British anti-war anthem

"She Was Poor but She Was Honest", sometimes known as "(It's the Same) the Whole World Over" or (more rarely) by other names, is a traditional seriocomic song or monologue. It is Roud Folk Song Index number 9621.

==History==
The consensus is that it originated in the late 19th century English music hall tradition. It was sung by British soldiers during World War I, and also by RAF airmen during World War II. It has crossed the Atlantic to North America. It has also become a British rugby song.

==Content==
A wealthy older man seduces a young and pretty country girl. Out of shame, she flees to London, becomes a prostitute, and eventually drowns herself in the river; whereas he remains an accepted member of high society. The details vary, and the words have varying degrees of bawdiness. The man may be a rich man, a squire, a Member of Parliament, or an army officer. He may or may not get her pregnant. She may be a common or a high-class prostitute; but in Billy Bennett's recorded version, she sells bootlaces on the street instead; and in Derek Lamb's, matches. The refrain points the moral:

It's the same the whole world over,
It's the poor what gets the blame,
It's the rich what gets the pleasure,
Isn't it a blooming shame?

==Versions==
The song has been recorded but few times. In 1930, English comedian Billy Bennett made a 10" single, Columbia DB 164, with the words credited to Bert Lee and R. P. Weston and the music to Lee. In 1962, Derek Lamb, best known as a British animation filmmaker and producer, included it on an album itself called She Was Poor but She Was Honest. It has also appeared in recorded compilations of rugby songs.

==Legacy==
The Whole World Over is also the English title of a 1947 play by Konstantin Simonov, and of a 2007 novel by Julia Glass.

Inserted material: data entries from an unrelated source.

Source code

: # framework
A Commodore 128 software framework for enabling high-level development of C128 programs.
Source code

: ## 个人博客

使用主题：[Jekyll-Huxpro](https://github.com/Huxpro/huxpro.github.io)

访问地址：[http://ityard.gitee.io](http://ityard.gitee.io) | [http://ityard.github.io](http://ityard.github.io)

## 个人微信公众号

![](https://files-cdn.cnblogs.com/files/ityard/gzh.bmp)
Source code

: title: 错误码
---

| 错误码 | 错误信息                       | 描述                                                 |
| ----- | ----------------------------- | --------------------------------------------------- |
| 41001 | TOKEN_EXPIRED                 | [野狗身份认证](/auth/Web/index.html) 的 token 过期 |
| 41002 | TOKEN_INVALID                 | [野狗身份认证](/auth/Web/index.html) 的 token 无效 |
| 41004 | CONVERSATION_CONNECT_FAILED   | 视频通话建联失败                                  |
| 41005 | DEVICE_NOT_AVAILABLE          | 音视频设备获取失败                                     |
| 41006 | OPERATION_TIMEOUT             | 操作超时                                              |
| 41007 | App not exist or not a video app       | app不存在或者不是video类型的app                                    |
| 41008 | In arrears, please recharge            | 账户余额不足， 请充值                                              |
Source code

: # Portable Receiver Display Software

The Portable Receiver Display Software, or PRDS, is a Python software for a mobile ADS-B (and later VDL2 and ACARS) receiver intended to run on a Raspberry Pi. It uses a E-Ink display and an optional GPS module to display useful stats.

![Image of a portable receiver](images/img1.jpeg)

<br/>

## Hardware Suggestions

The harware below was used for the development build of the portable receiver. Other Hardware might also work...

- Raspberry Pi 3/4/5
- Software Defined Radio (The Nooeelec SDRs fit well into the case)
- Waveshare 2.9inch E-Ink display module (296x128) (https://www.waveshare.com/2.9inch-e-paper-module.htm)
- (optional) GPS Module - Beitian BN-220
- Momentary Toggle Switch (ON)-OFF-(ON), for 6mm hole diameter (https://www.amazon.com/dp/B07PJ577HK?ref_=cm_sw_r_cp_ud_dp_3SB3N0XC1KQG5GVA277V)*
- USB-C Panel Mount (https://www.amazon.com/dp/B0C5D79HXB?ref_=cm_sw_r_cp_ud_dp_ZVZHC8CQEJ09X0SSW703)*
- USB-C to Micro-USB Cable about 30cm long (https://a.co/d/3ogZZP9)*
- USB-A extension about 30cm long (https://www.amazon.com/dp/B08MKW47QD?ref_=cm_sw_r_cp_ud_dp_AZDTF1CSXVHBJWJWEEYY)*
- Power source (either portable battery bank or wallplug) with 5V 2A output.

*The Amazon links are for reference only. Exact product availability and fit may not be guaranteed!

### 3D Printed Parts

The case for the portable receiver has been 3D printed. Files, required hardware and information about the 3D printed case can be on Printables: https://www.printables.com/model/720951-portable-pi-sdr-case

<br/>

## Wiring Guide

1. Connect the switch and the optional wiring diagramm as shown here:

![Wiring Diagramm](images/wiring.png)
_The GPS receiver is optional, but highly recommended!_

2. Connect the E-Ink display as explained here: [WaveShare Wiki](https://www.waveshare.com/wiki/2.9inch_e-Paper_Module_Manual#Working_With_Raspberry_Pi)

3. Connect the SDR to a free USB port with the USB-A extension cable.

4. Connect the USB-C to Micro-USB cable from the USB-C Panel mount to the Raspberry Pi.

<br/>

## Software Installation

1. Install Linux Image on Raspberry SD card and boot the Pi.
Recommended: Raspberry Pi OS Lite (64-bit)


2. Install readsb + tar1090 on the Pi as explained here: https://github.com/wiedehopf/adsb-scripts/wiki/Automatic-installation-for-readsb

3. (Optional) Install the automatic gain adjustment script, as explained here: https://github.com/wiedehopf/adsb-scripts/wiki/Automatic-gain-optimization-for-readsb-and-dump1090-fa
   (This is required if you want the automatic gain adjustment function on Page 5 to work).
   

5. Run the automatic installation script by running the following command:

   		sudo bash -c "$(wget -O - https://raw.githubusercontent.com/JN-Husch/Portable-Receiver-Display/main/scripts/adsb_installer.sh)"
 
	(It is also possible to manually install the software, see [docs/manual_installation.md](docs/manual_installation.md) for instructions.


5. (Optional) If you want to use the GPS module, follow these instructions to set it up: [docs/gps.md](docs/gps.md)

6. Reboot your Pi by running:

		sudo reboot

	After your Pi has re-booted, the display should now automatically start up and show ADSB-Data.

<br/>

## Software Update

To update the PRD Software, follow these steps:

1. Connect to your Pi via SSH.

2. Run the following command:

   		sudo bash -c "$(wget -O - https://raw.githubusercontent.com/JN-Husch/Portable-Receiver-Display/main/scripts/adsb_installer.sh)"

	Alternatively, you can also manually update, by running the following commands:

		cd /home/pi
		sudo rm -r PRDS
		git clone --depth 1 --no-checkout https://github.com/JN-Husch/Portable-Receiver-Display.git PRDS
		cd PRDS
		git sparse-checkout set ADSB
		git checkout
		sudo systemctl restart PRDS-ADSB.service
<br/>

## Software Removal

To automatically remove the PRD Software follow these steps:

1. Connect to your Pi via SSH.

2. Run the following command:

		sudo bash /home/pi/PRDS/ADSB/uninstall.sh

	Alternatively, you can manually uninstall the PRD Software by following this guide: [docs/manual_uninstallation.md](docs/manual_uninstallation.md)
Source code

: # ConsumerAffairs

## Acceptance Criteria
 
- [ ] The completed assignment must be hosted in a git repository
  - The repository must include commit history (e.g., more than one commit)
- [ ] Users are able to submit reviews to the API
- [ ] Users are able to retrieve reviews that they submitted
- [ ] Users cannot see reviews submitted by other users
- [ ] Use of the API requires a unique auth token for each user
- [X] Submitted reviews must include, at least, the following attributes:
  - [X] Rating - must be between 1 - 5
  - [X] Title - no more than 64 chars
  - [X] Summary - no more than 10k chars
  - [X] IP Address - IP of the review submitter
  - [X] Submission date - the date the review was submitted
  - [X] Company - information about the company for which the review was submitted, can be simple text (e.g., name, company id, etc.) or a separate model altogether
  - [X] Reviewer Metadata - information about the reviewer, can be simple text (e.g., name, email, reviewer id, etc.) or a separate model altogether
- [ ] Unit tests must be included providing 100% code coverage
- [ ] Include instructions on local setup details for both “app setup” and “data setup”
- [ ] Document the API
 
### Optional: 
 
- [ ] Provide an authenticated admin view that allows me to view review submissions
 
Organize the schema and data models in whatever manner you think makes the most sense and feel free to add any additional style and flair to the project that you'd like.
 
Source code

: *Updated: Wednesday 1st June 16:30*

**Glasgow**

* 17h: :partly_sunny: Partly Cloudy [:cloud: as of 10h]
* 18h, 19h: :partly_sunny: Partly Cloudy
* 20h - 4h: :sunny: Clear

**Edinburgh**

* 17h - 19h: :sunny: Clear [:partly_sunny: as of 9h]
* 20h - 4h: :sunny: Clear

This song is completely different from "The Same the Whole World Over" by Irish singer-songwriter Gilbert O'Sullivan on his 2018 album Gilbert O'Sullivan.

Danish singer Per Dich published a version with similar lyrics in 1966 called "Kapitalismen".

Dutch singer Leen Jongewaard published a version in 1967 called "Het is de schuld van het kapitaal" (translated as "Capital Is to Blame").